Suara.com - Menyebut nama Paulus Arswendo Atmowiloto, atau lebih akrab disapa Mas Wendo, bakal terlintas salah satu karya legendaris yang ia tulis dan telah difilmkan: Keluarga Cemara.
Atau bagi generasi 1990-an, sebuah bacaan wajib remaja di masa itu, Majalah HAI. Dengan salah satu rubrik khusus bernama OTOMOTIF, yang kemudian terbit tersendiri dalam bentuk tabloid dengan nama sama dan tetap eksis hingga kini. Dalam bentuk cetak serta online.
Sastrawan dan wartawan senior kelahiran Solo, 26 November 1948 ini berpulang petang tadi, Jumat (19/7/2019) pukul 17.30 WIB karena kanker prostat, tengah disemayamkan di kediaman kawasan Petukangan, Jakarta Selatan. Dan rencana pemakaman di San Diego Hills, Karawang, Jawa Barat, pada Sabtu (20/7/2/2019) setelah Misa Requiem di Gereja Santo Matius Penginjil.
Sosok yang di masa muda hingga menjelang tengah abad tak lepas dari rambut panjang terurai ini pernah berkisah kepada Suara.com, menjelang milenium kedua. Yaitu soal pengalamannya dengan kendaraan bermotor.
Saat itu, Mas Wendo telah menjadi pemimpin sebuah tabloid entertainment di bilangan TB Simatupang, Jakarta Selatan. Atau masa sesudah tidak lagi bergabung dengan PT Penerbit Gramedia, di mana pernah menjabat sebagai pemimpin redaksi Majalah HAI dan Tabloid Monitor.
Bahwa soal naik motor, beliau menyatakan bisa. Meski lebih senang dibonceng. Namun urusan naik mobil, ia lebih senang menumpang atau nebeng. Tanpa harus bersusah-payah menyetir sendiri. Hingga tiba saat di mana keluarganya ingin memiliki mobil agar bisa bepergian bersama.

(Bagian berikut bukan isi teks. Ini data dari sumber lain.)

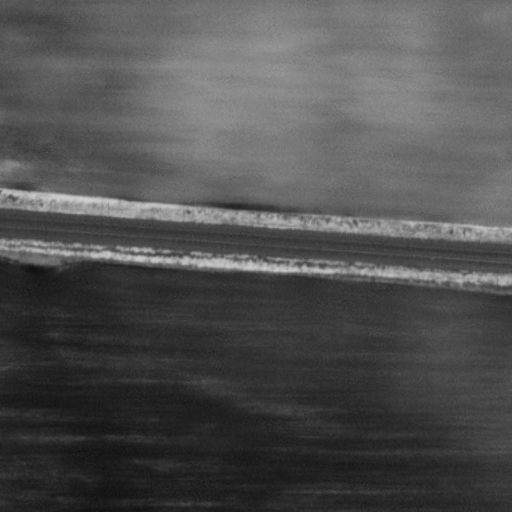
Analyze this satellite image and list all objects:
railway: (256, 234)
railway: (256, 242)
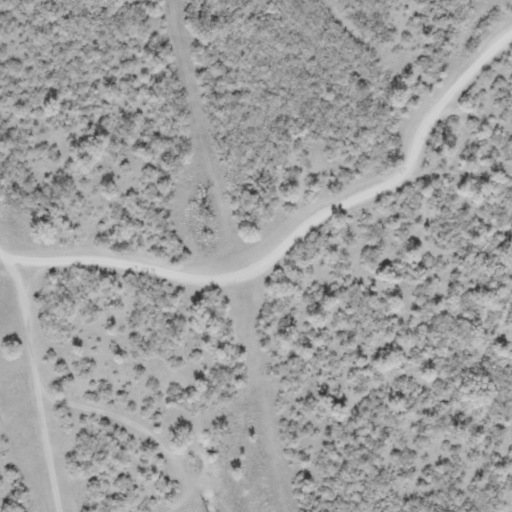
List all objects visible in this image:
road: (292, 243)
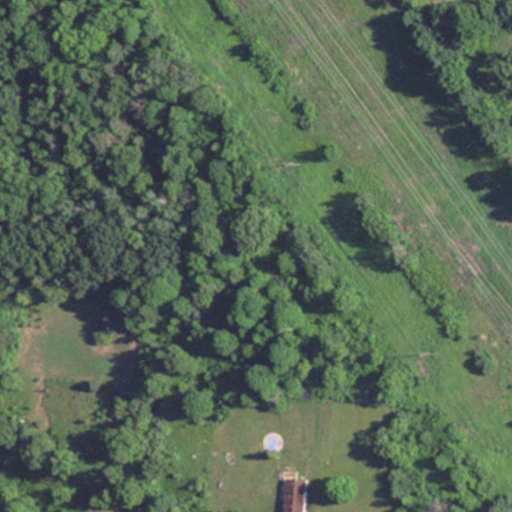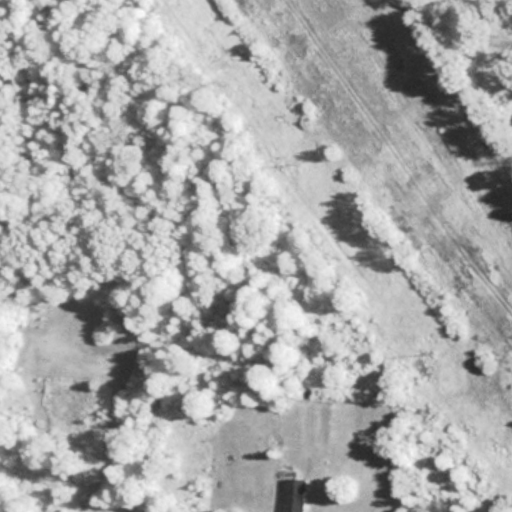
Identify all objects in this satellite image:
building: (295, 495)
building: (296, 495)
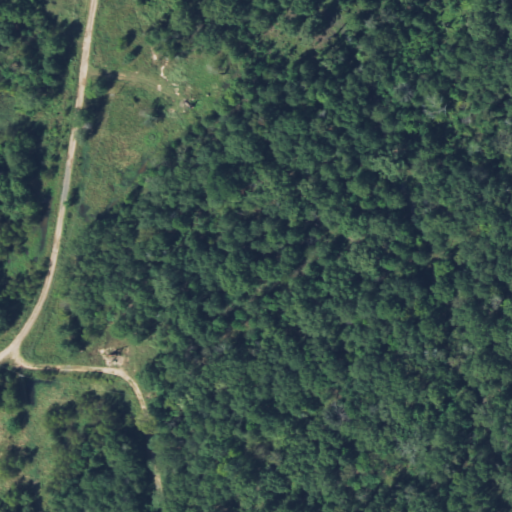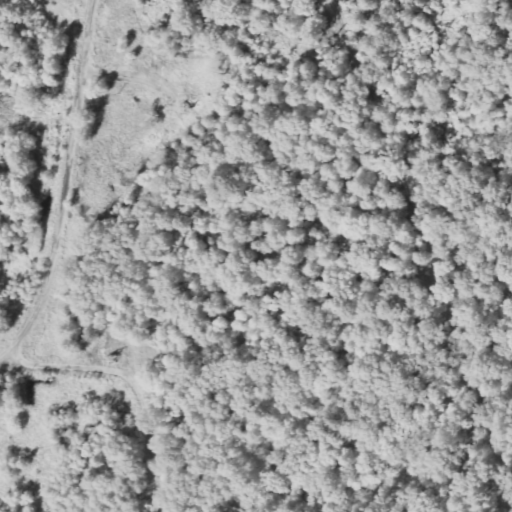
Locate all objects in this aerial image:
road: (65, 186)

"BMW lah ya, Pak. Yang warna biru," demikian ujar Mas Wendo menirukan permintaan sang putra.
Akhirnya, dibelilah sebuah BMW seri 3, BMW 318i, berwarna biru gelap, yang langsung membuat seisi rumah jatuh hati.
"Nah, persoalan datang saat saya mesti menyetir sendiri. 'Kan tidak bisa setiap kali minta tolong saudara atau kenalan untuk disetirin," kisahnya.